What is needed:
From the first line to the last, retype the records exactly without their images.
━━━━━ Available data ━━━━━
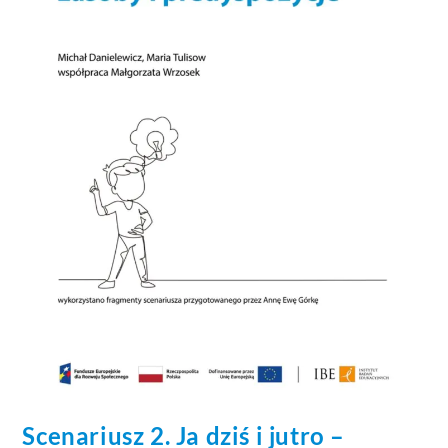
Scenariusz 2. Ja dziś i jutro –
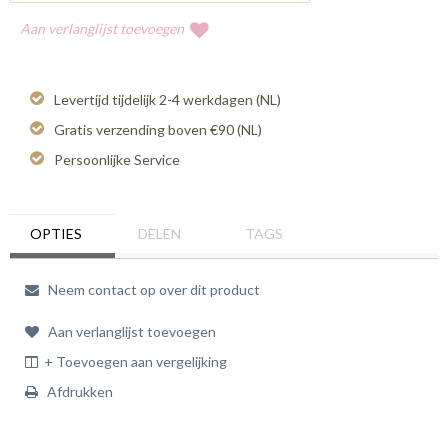
Aan verlanglijst toevoegen
Levertijd tijdelijk 2-4 werkdagen (NL)
Gratis verzending boven €90 (NL)
Persoonlijke Service
OPTIES
DELEN
TAGS
Neem contact op over dit product
Aan verlanglijst toevoegen
+ Toevoegen aan vergelijking
Afdrukken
━━━━━
Problem solution:
Scenariusz 2. Ja dziś i jutro –
Aan verlanglijst toevoegen
Levertijd tijdelijk 2-4 werkdagen (NL)
Gratis verzending boven €90 (NL)
Persoonlijke Service
OPTIES
DELEN
TAGS
Neem contact op over dit product
Aan verlanglijst toevoegen
+ Toevoegen aan vergelijking
Afdrukken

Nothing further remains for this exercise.